Duplicate the collected data below line for line, without changing anything, and leave out the pictures.

Collected data
--- START ---
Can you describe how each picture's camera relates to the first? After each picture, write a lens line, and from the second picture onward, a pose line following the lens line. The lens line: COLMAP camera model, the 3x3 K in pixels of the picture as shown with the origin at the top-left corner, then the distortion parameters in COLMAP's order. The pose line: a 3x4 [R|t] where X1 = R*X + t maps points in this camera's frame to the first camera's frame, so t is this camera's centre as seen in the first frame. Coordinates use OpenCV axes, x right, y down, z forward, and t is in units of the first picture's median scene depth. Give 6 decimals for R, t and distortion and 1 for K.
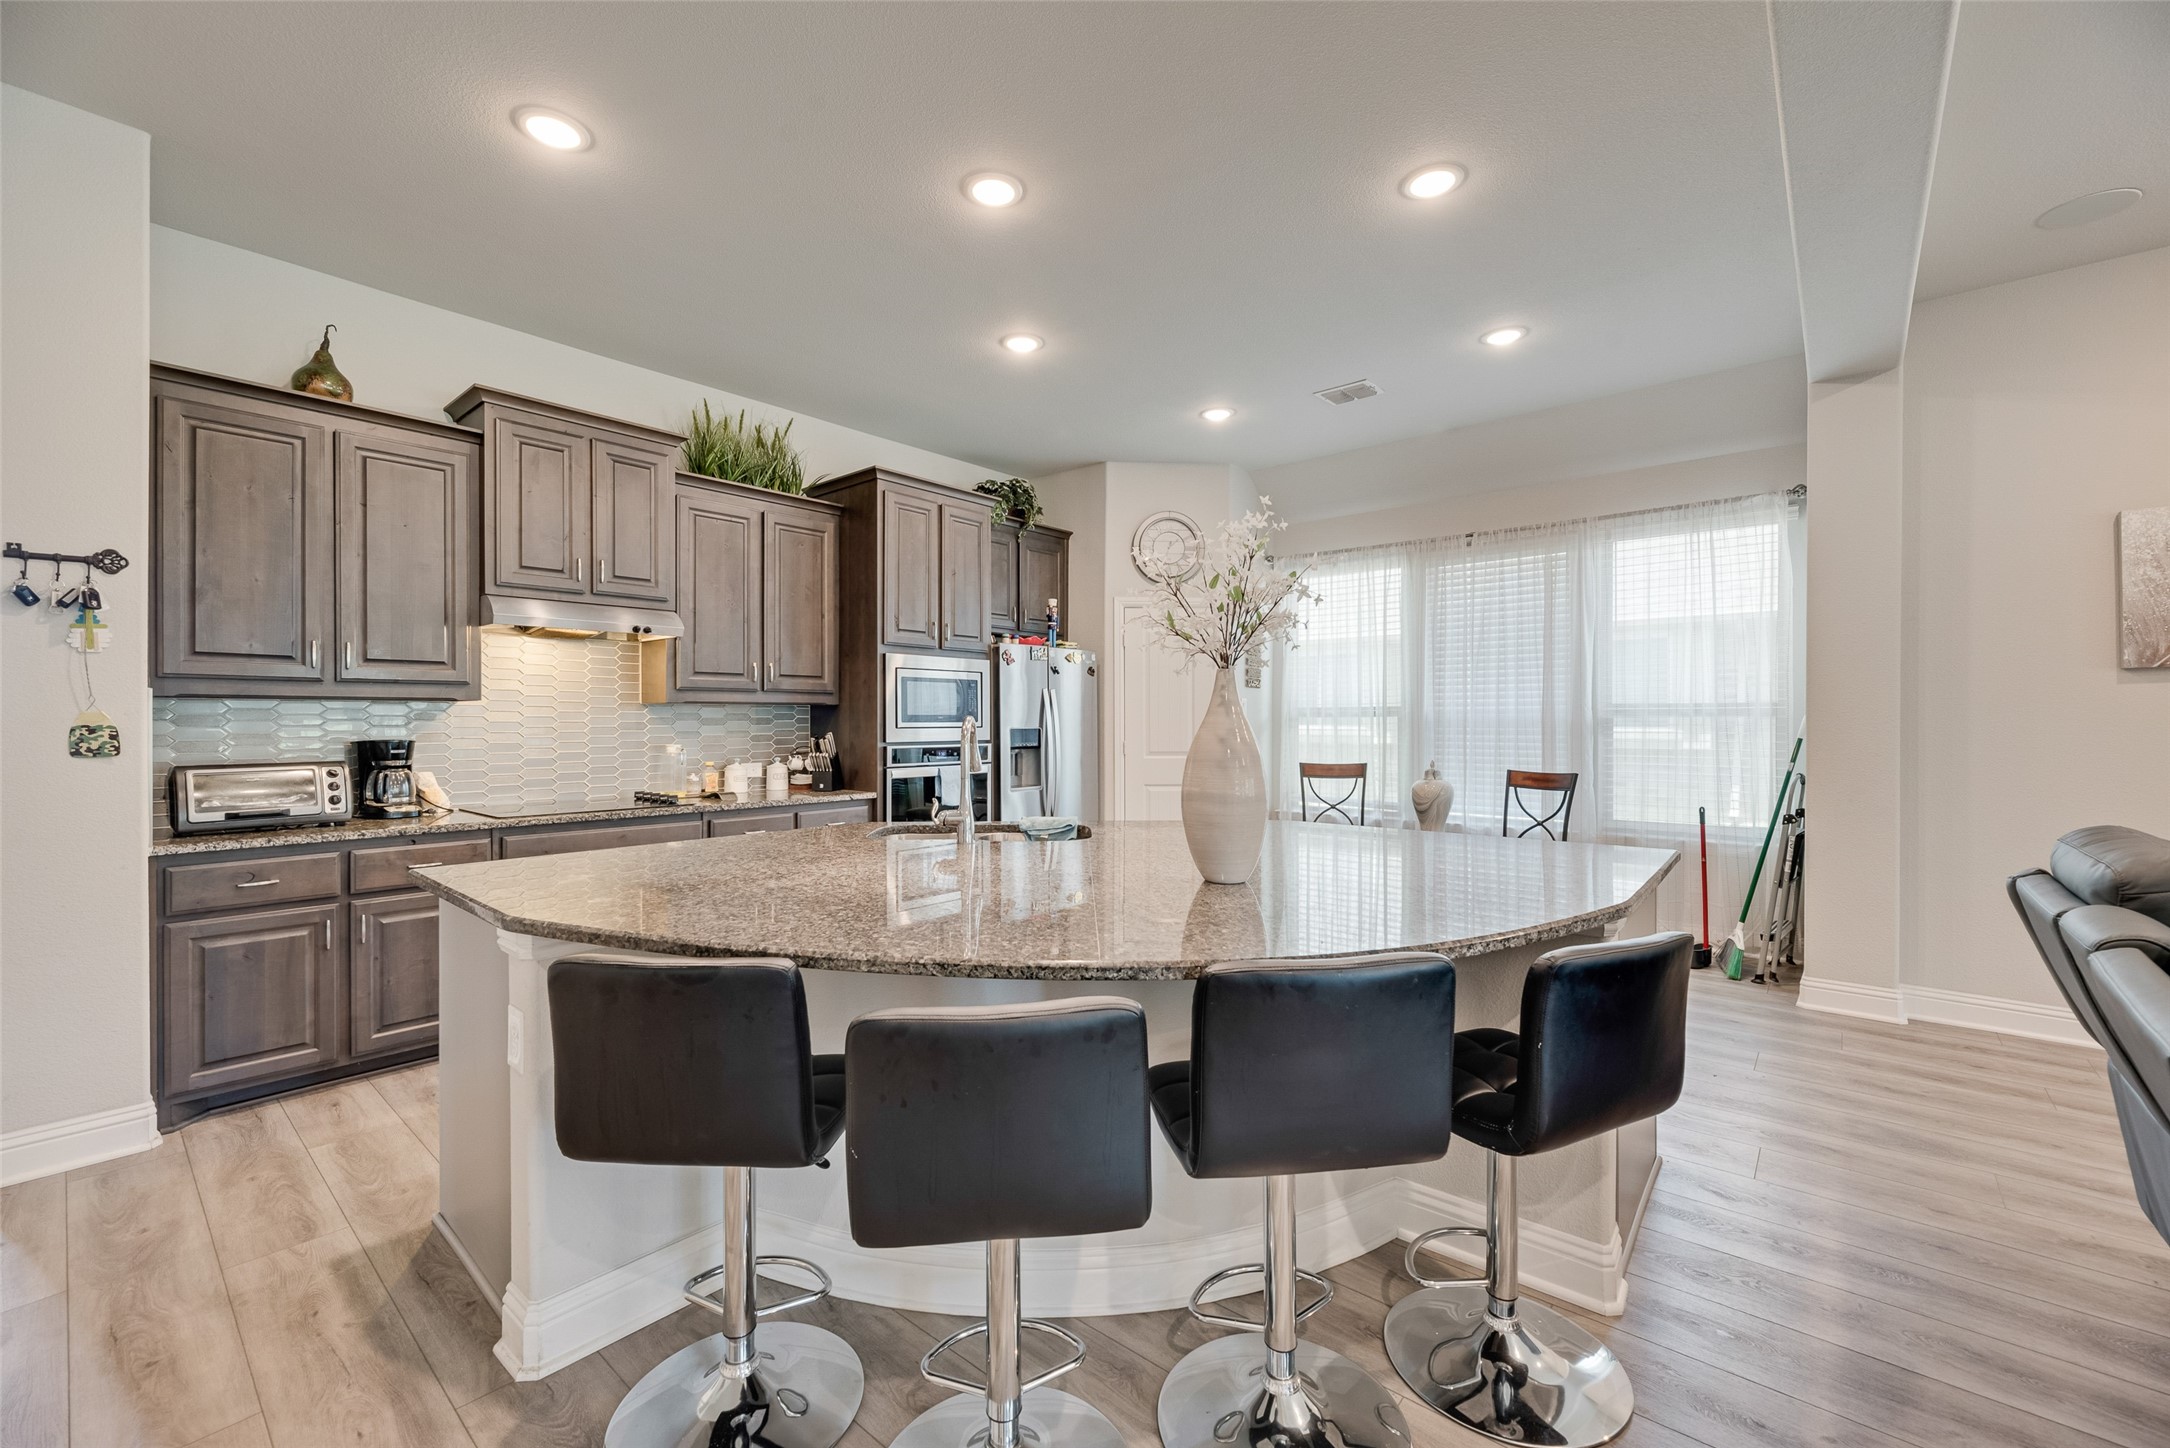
lens RADIAL K [[882.8, 0, 1088.1], [0, 882.8, 715.0], [0, 0, 1]] dist [0.001270, 0.000582]
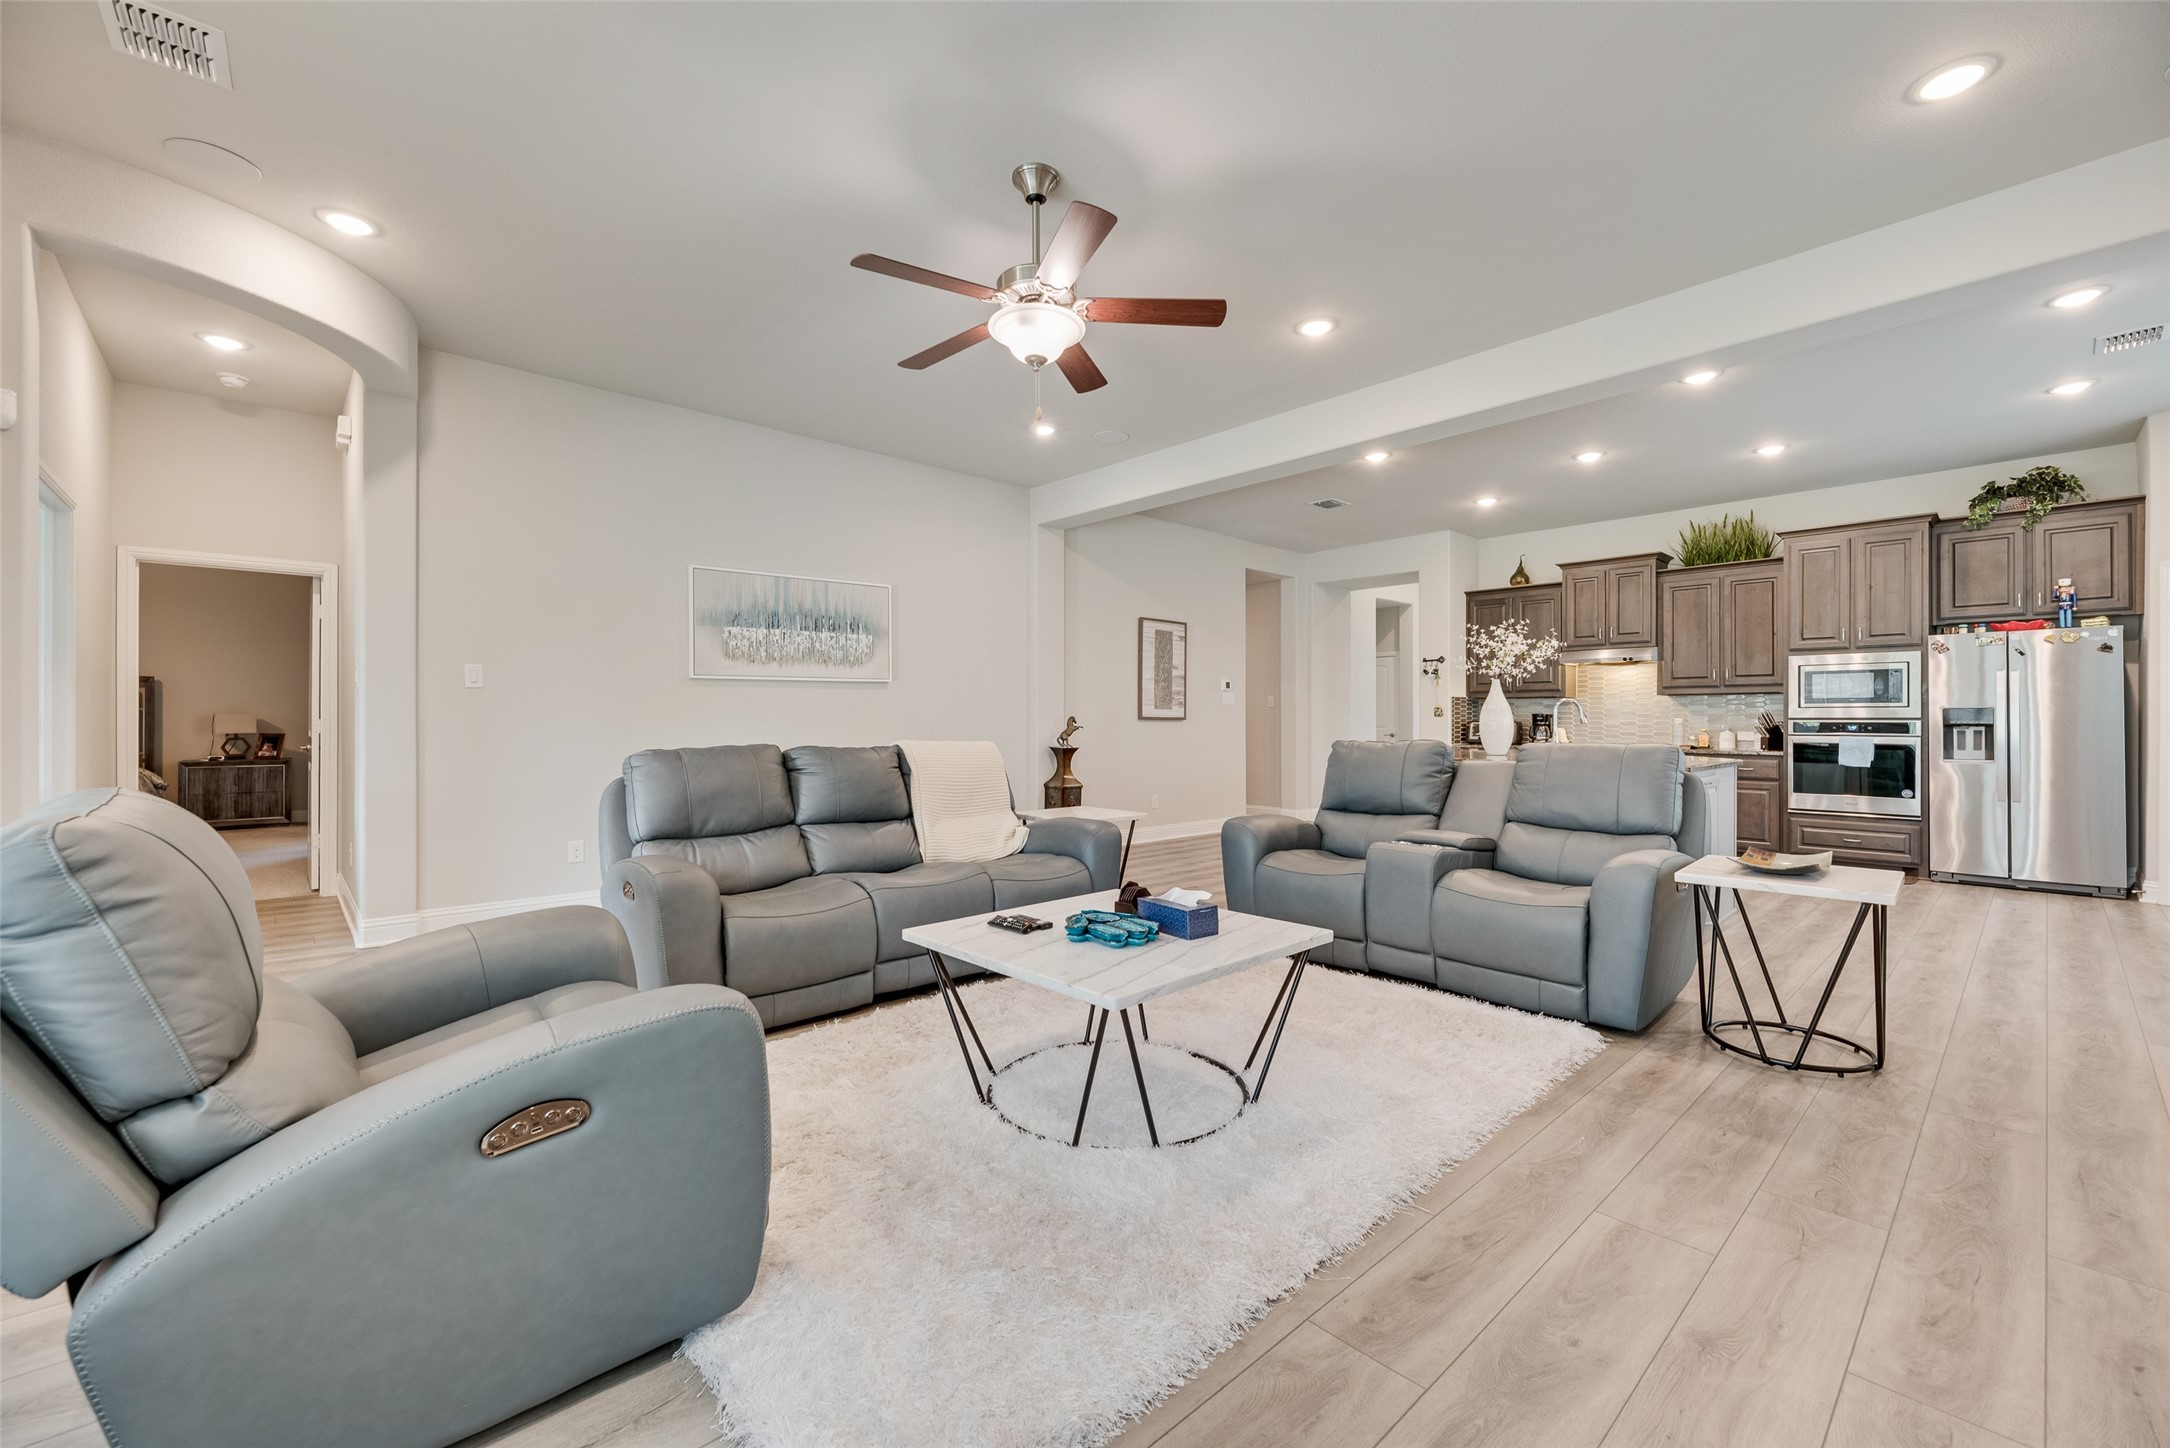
lens RADIAL K [[882.8, 0, 1092.8], [0, 882.8, 718.3], [0, 0, 1]] dist [0.001270, 0.000582]
pose [[-0.113965, -0.000348, -0.993485, 1.247809], [0.003205, 0.999995, -0.000718, 0.027181], [0.993480, -0.003266, -0.113963, 0.017939]]
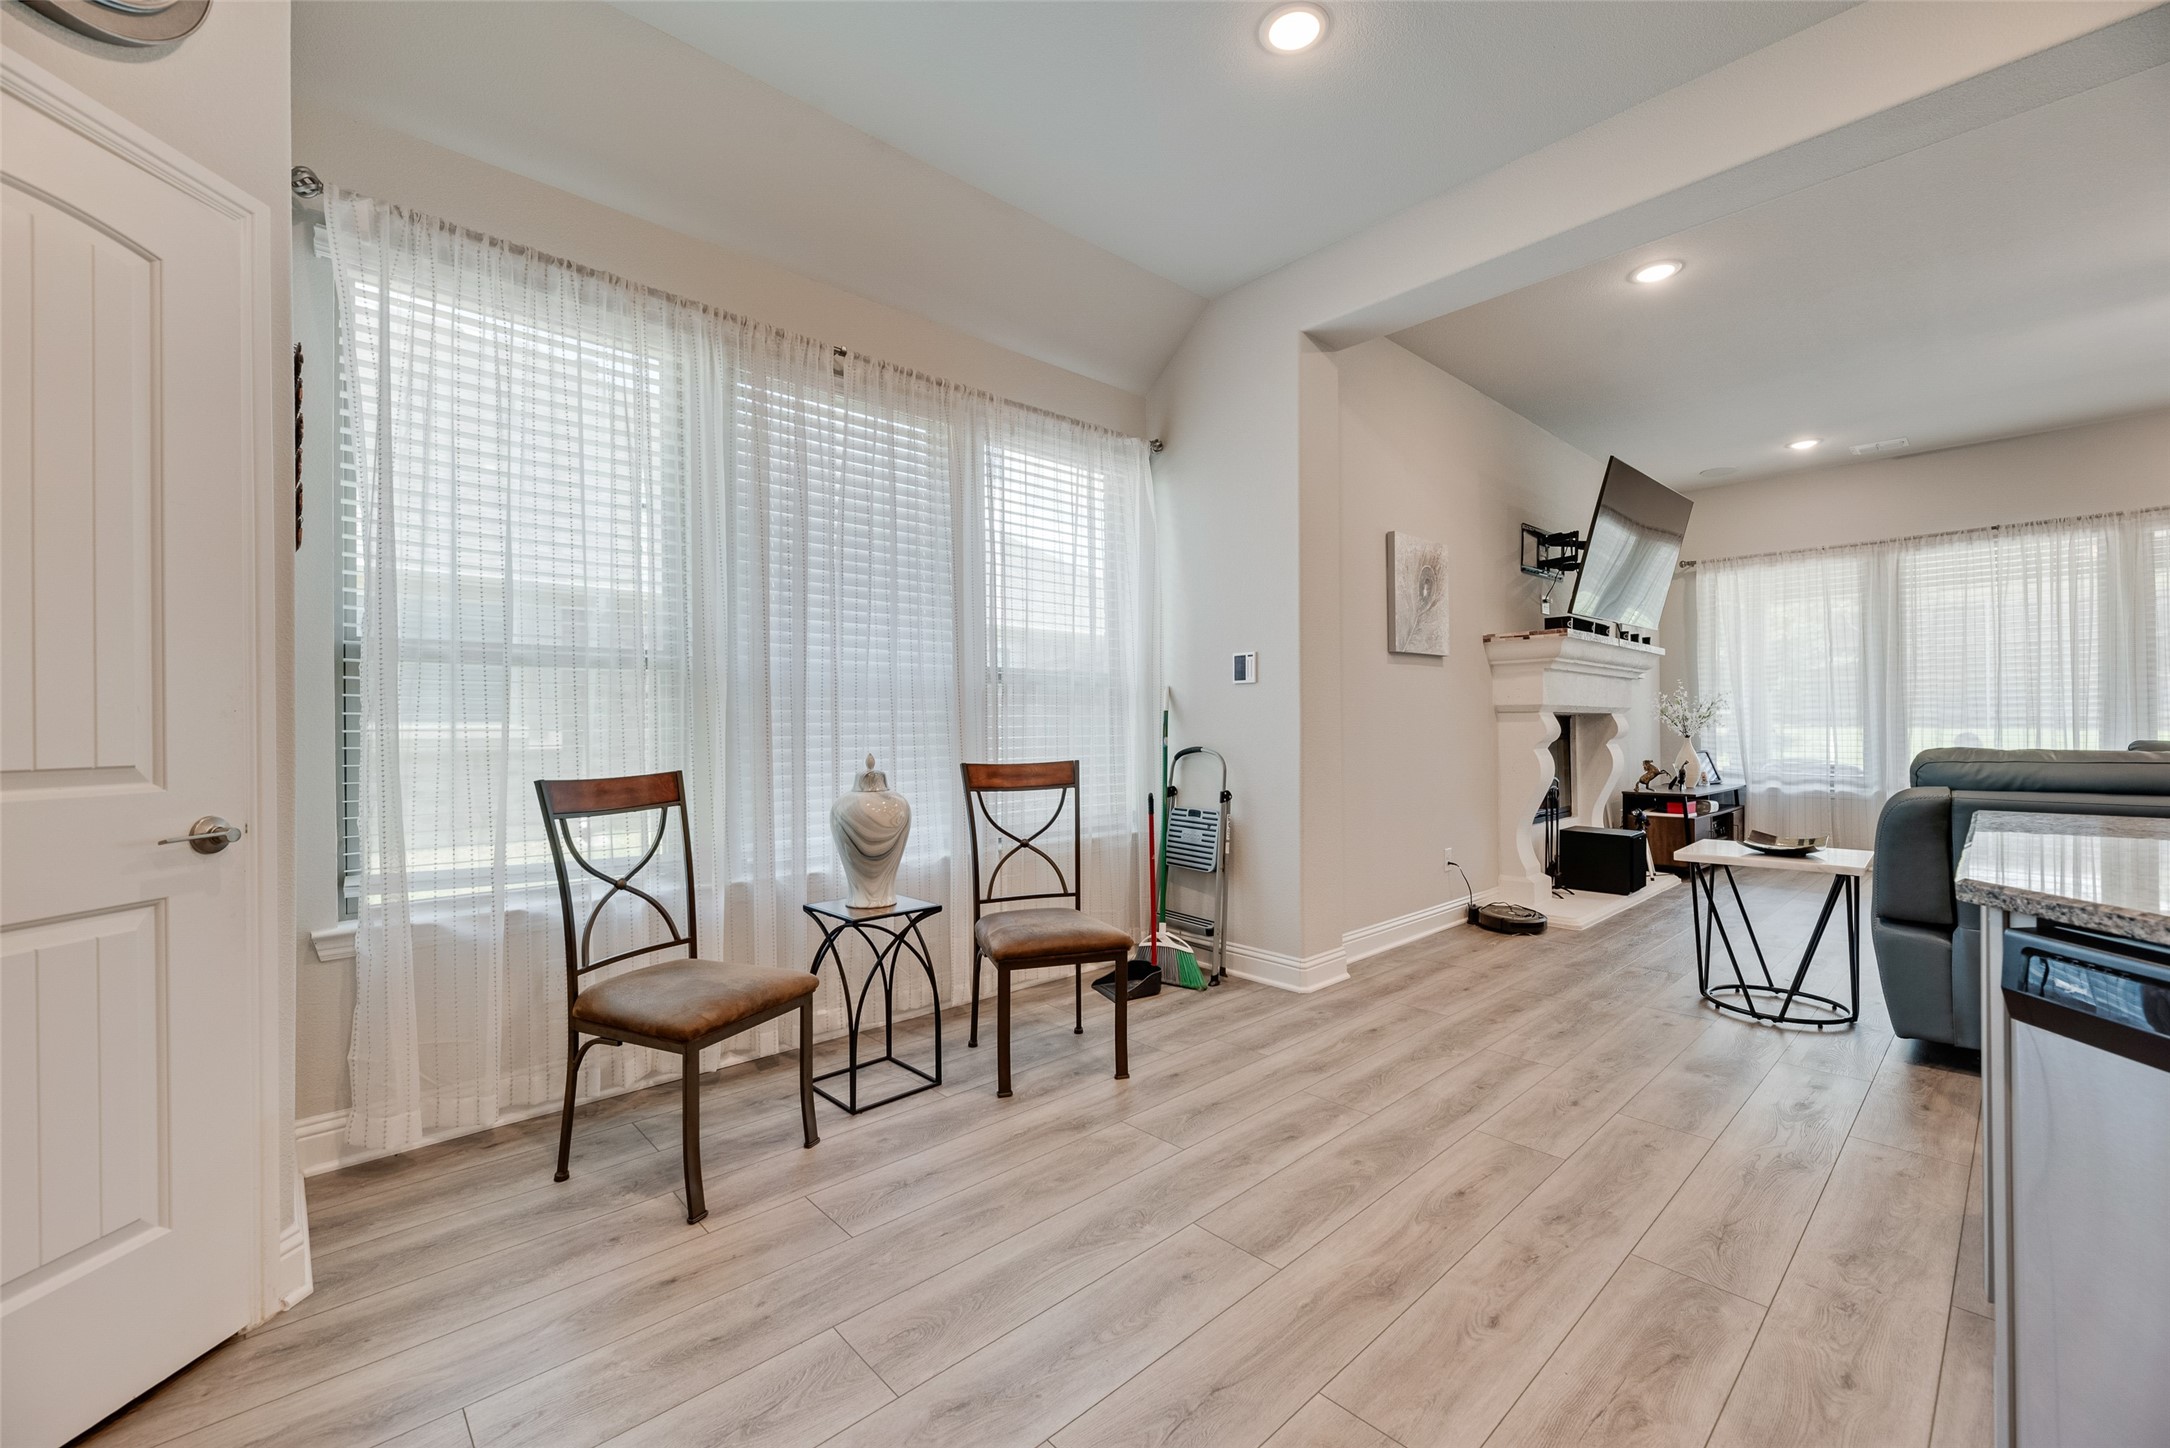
lens RADIAL K [[882.8, 0, 1086.3], [0, 882.8, 720.8], [0, 0, 1]] dist [0.001270, 0.000582]
pose [[0.112157, 0.005464, 0.993676, -0.113000], [0.001980, 0.999982, -0.005722, 0.036779], [-0.993689, 0.002609, 0.112144, 0.862751]]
--- END ---
# Solved exercise
Can you describe how each picture's camera relates to the first? After each picture, write a lens line, and from the second picture onward, a pose line following the lens line. The lens line: COLMAP camera model, the 3x3 K in pixels of the picture as shown with the origin at the top-left corner, then the distortion parameters in COLMAP's order. The pose line: a 3x4 [R|t] where X1 = R*X + t maps points in this camera's frame to the first camera's frame, so t is this camera's centre as seen in the first frame. Coordinates use OpenCV axes, x right, y down, z forward, and t is in units of the first picture's median scene depth. Give 6 decimals for R, t and distortion and 1 for K.
lens RADIAL K [[882.8, 0, 1088.1], [0, 882.8, 715.0], [0, 0, 1]] dist [0.001270, 0.000582]
lens RADIAL K [[882.8, 0, 1092.8], [0, 882.8, 718.3], [0, 0, 1]] dist [0.001270, 0.000582]
pose [[-0.113965, -0.000348, -0.993485, 1.247809], [0.003205, 0.999995, -0.000718, 0.027181], [0.993480, -0.003266, -0.113963, 0.017939]]
lens RADIAL K [[882.8, 0, 1086.3], [0, 882.8, 720.8], [0, 0, 1]] dist [0.001270, 0.000582]
pose [[0.112157, 0.005464, 0.993676, -0.113000], [0.001980, 0.999982, -0.005722, 0.036779], [-0.993689, 0.002609, 0.112144, 0.862751]]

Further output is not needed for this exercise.